Your moon picture is perfect !

Sue Demeter-St Clair said...

That is a beautiful shot of the moon :) Great minds thinking alike this week :)

Carver said...

Beautiful shots. I always like your posts both for the photography and narrative. I didn't do the photohunt this week but thought I'd pop by.

Samson said...

Completely off topic here: Senior Project - 2 out of 10. Is that the film written by the student at one of HK's international schools who shares the same name as the NBA player? Haven't seen you give such a low score in a long, long time! Is it really that BAD?

Mike said...

Great shots! Lovely moon.

Iowa Voice

YTSL said...

Hi Anne --

Thanks for appreciating my efforts. And yes, I would say that the top-most of Devil's Peak is better -- but the centre one links well with the moon/round theme. :)

Hi magiceye --

Thanks for responding to my query re your post -- and makes sense re the architectural style of that building in question. :)

Hi Trekcapri --

Thanks much, and I hope you have a good weekend too. :)

Hi Marcy --

With my previous camera, the pictures of the moon never came out as well as this camera. And can you believe this pic wasn't even taken with a tripod? ;D

Hi EastCoastLife --

I think it's called Devil's Peak because certain sections of it are really steep and if you fell from it, you'd be a goner!

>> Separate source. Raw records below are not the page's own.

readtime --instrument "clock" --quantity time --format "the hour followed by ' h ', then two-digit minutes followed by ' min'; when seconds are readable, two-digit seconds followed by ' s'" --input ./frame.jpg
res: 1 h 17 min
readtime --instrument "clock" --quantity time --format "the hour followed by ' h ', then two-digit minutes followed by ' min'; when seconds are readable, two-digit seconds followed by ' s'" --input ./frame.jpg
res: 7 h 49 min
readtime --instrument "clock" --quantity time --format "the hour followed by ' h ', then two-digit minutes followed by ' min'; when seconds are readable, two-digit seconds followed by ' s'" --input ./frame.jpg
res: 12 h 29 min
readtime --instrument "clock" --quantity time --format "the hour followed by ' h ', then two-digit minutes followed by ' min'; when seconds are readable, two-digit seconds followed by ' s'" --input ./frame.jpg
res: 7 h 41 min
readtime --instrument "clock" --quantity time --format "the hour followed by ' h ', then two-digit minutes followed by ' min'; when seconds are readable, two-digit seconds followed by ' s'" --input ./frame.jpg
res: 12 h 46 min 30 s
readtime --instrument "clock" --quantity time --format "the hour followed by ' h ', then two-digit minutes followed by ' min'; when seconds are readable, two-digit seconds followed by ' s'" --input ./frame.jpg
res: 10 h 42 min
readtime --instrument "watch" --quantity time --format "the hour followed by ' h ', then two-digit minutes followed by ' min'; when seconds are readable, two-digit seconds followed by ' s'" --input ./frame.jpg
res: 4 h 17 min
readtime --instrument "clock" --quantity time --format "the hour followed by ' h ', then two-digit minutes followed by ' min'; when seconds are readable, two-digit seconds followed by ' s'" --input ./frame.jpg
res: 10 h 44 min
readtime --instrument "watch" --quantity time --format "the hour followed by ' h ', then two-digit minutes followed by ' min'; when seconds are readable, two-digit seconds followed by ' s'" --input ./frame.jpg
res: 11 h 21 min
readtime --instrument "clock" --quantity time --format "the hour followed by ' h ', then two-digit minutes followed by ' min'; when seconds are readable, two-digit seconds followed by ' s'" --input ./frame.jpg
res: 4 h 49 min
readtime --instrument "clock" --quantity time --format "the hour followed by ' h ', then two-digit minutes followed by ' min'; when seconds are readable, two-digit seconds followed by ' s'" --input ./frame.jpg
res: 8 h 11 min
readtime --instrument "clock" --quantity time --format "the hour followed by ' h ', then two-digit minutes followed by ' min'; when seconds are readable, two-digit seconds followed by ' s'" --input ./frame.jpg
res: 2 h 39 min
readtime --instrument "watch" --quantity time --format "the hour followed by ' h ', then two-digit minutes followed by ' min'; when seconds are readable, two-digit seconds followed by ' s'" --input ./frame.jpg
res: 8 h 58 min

Re Yangon: okay, can see why you'd go with a guided tour in that instance -- but I'm going to try to go by myself or not at all!

Hi Gattina --

Thanks, I'm glad you think so! :)

Hi Sue --

The moon can look so round... ;b

Hi Carver --

Thanks so much for visiting and commenting even though you're not officially Photo Hunting yourself. Long may this continue -- the visiting and commenting bit, I mean!

Hi Samson --

Yep, it's that Senior Project. And yes, it's that bad -- it's like an after school TV special, only worse. :(

Hi Mike --

Thanks for the appreciation, I appreciate it! :)

Samson said...

Hi again YTSL,

Re Senior Project: Ouch! I remember reading an article in SCMP about the project and subsequently hearing about its success in getting funded through Kickstarter. I actually wondered at the time how much the writer's name has got to do with the media attention the project had received.

peppylady (Dora) said...

water looks cold.

YTSL said...

Hi again Samson --

I think what you said re "Senior Project" makes some sense. Also get the distinct feeling that the young scriptwriter comes from a super affluent, 'connected' background - cf his story of meeting Alan Tam *at the Hong Kong Jockey Club* (and note that this is different from meeting at the races) in one of the SCMP articles about him.

Hi peppylady --

Actually, I don't think the water was that cold in either picture! ;)

Samson said...

Hmm, money and connections can certainly get one opportunities but not necessarily success. And yes, I remember seeing the video of the screenwriter's chance meeting with Alan Tam and thought it was badly scripted and rather poorly acted. ; )

Moving on from what sounds like one of the year's worst films to one of the year's best, I notice Taiwanese film Kano scoring 9 out of 10. That's a great score! What's good about it? I am really hoping to get the chance to see it on the big screen. Any reviews from you, here or elsewhere?

YTSL said...

Hi again Samson --

I loved "Kano" for it having a heartwarming story that brought lumps to my throat and tears to my eye. Sorry, no reviews from me -- but Maggie Lee's over at the Variety website is recommended (while Clarence Tsui's over at the Hollywood Reporter website is more considered, if downbeat -- as in I understand his criticisms but still felt moved by the story the way it was told).